Sunday, June 29, 2014

storm the crease like bumble bees

The Lonely End of the Rink: 
Confessions of a Reluctant Goalie 
- Grant Lawrence

It's probably safe to say that only Grant Lawrence could make me read a hockey book. The quintessentially Canadian CBC host has a self-deprecating approach to storytelling that usually elicits more than a few coffee-spewing snorts out of my nose. His memoir Adventures in Solitude: What to Wear to a Naked Potluck and Other Stories from Desolation Sound, which I reviewed in 2011, was one of the most engaging books I had read in a long time. Surely if anyone could make a book about hockey enjoyable, it would be Grant Lawrence?

In many ways, he has.

Lawrence's reminiscences about his long, often painful, journey from small, bespectacled, knee-braced bully target in elementary school to Vancouver Canucks-loving (albeit still insecure) goalie in a championship-winning beer league hockey team is a surprisingly informative read. Lawrence weaves the history of NHL championship battles - primarily those involving the Vancouver Canucks - throughout his narrative. And although I generally only had a passing familiarity with many of the hockey names mentioned, the history of the game is rich enough with oddball characters and nail-biting suspense to keep even a non-athlete like myself entertained.
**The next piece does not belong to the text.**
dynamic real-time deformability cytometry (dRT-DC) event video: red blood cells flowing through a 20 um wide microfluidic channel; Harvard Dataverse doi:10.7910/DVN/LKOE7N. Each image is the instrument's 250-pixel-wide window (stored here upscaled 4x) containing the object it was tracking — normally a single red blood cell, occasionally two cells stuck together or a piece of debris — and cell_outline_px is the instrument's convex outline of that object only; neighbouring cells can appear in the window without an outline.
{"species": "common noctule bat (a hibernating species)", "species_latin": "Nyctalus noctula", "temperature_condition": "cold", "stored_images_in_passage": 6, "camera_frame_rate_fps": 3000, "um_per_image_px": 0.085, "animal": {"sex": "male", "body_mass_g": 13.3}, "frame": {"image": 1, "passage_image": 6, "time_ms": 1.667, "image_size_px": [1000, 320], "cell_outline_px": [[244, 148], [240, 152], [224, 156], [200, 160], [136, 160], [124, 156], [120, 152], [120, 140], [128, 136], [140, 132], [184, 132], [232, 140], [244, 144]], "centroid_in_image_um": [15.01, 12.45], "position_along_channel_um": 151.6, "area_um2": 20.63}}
Lawrence is at his best when relating his own personal history. His tale of growing up the decidedly non-athletic child of two very athletic parents is vintage Lawrence story-telling at its finest. As in his earlier book, Lawrence borrows song titles as chapter titles, a practice that I admit to indulging in myself. There's that feeling of being part of the inner sanctum when you recognize and understand the significance of the name.
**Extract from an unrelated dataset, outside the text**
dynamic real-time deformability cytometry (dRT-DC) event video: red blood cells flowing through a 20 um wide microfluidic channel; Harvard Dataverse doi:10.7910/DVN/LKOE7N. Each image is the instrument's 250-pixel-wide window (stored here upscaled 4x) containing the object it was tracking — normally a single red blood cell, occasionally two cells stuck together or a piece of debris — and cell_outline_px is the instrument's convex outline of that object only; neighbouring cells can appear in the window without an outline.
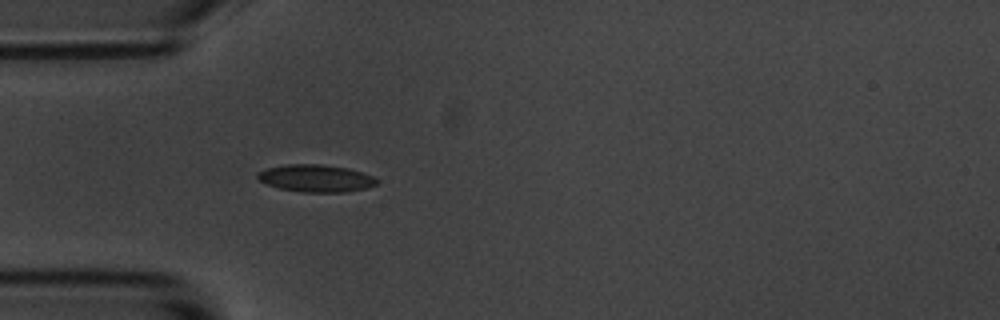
{"species": "common noctule bat (a hibernating species)", "species_latin": "Nyctalus noctula", "temperature_condition": "room temperature", "stored_images_in_passage": 3, "camera_frame_rate_fps": 3000, "um_per_image_px": 0.085, "animal": {"sex": "male", "body_mass_g": 20.1, "forearm_length_mm": 53.5}, "frame": {"image": 1, "passage_image": 3, "time_ms": 2.333, "image_size_px": [1000, 320], "cell_outline_px": [[380, 180], [376, 184], [368, 188], [344, 192], [300, 192], [280, 188], [264, 184], [256, 176], [256, 172], [268, 168], [284, 164], [324, 164], [348, 168], [372, 176]], "centroid_in_image_um": [26.83, 15.15], "position_along_channel_um": 58.2, "area_um2": 19.13}}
I admit that I enjoyed Adventures in Solitude somewhat more than The Lonely End of the Rink, but I am pretty sure that lies in the fact that I am more interested in the hippie counter-culture of the inappropriately-named Sunshine Coast than I am the Vancouver Canucks. Strictly a personal preference. 

Now I just have to convince the Spousal Unit - for whom I bought The Lonely End of the Rink as a Christmas present - that it's time to read. 

2 comments:

Eugene Knapik said...

I like goalies. When I was growing up, Johnny Bower and his family lived around the corner from our house. It was pretty exciting for the local kids to have an honest to god hockey hero living down the street. It turned out he was a down to earth regular nice guy. Goalies are people too. Who knew?

Barbara Bruederlin said...

How heartening to hear that goalies are regular folk, Eugene. I bet he even gave out good Hallowe'en candy (the true test of a person's character).